[Source records]
____________________
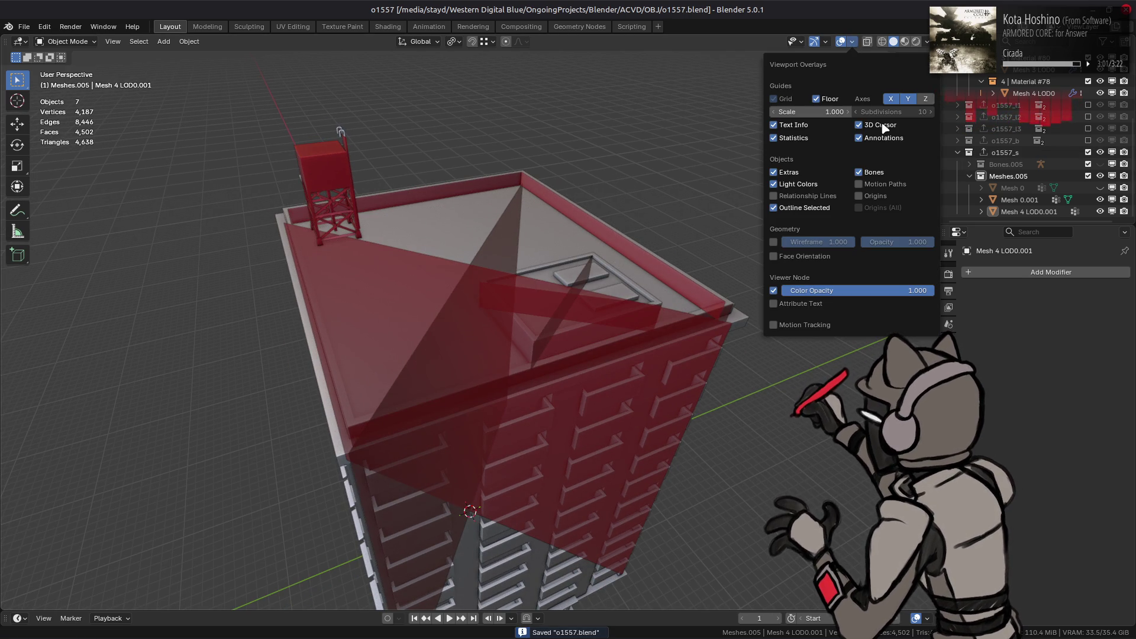
middle_click_drag(664, 216, 654, 239)
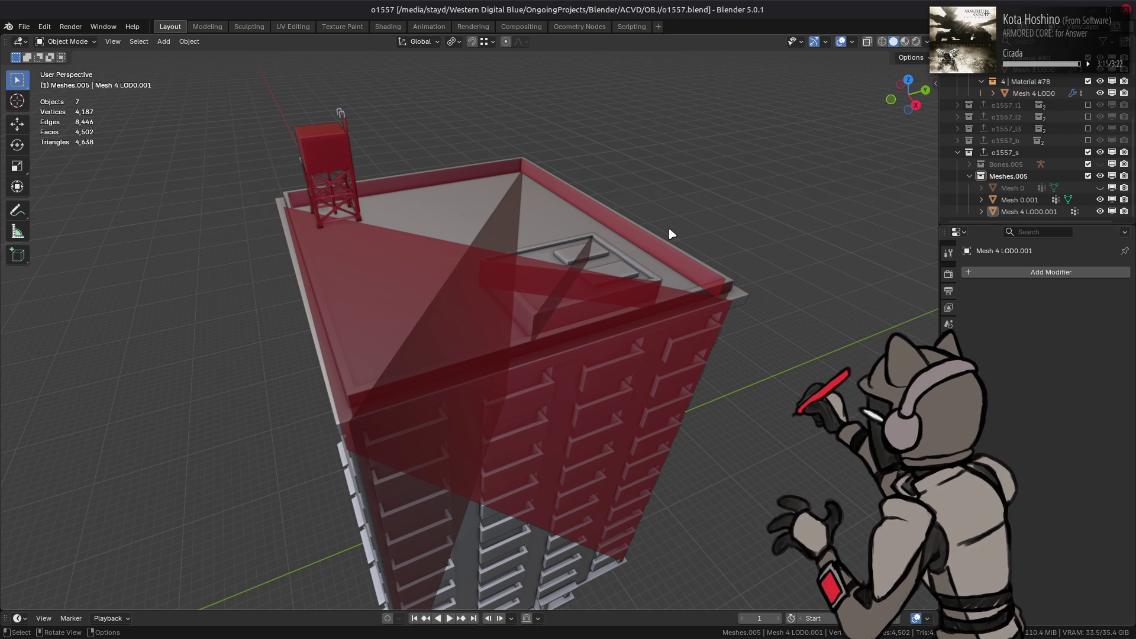
Join the water tower Mesh 4 LOD0.001 into the active Mesh 0.001
left_click(1021, 200)
left_click(1025, 212)
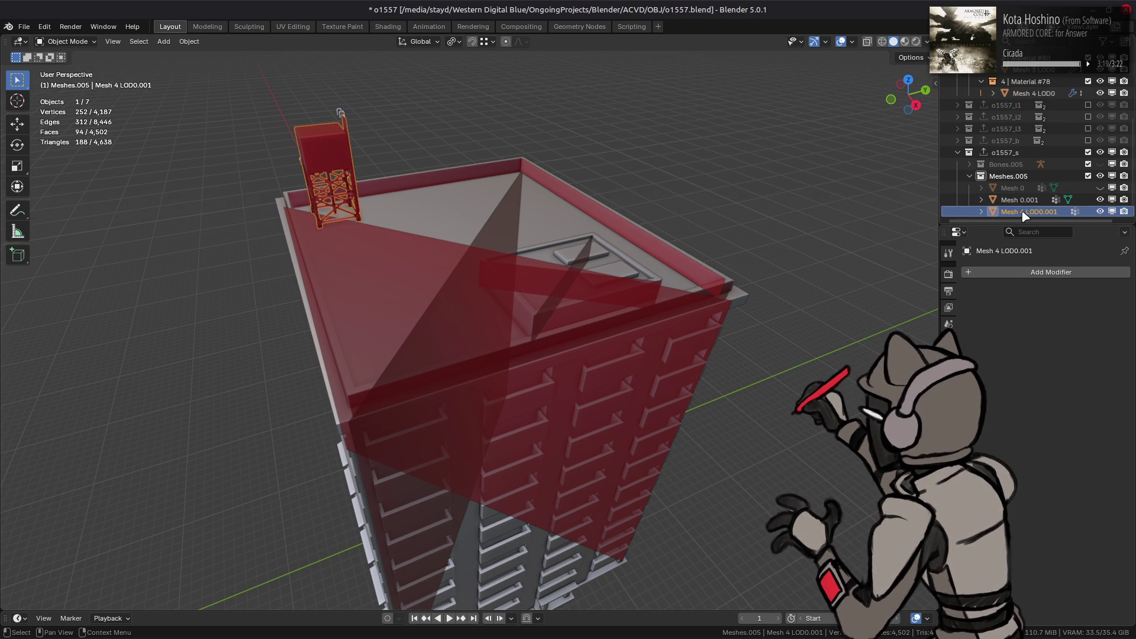
left_click(1019, 200, "ctrl")
right_click(643, 271)
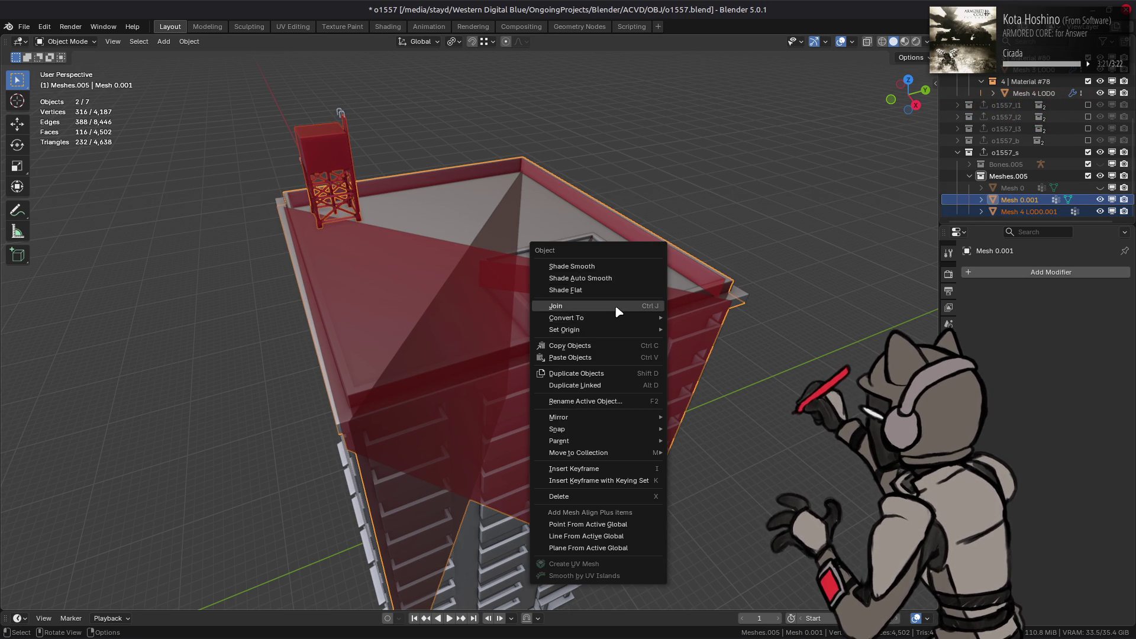
left_click(663, 306)
Check Mesh 0's vertex groups against the three bones of the o1557_s armature
left_click(948, 456)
____________________
_Instructions for the task_:
Transcribe the records above exactly and drop every picture.

_Task result_:
middle_click_drag(664, 216, 654, 239)
Join the water tower Mesh 4 LOD0.001 into the active Mesh 0.001
left_click(1021, 200)
left_click(1025, 212)
left_click(1019, 200, "ctrl")
right_click(643, 271)
left_click(663, 306)
Check Mesh 0's vertex groups against the three bones of the o1557_s armature
left_click(948, 456)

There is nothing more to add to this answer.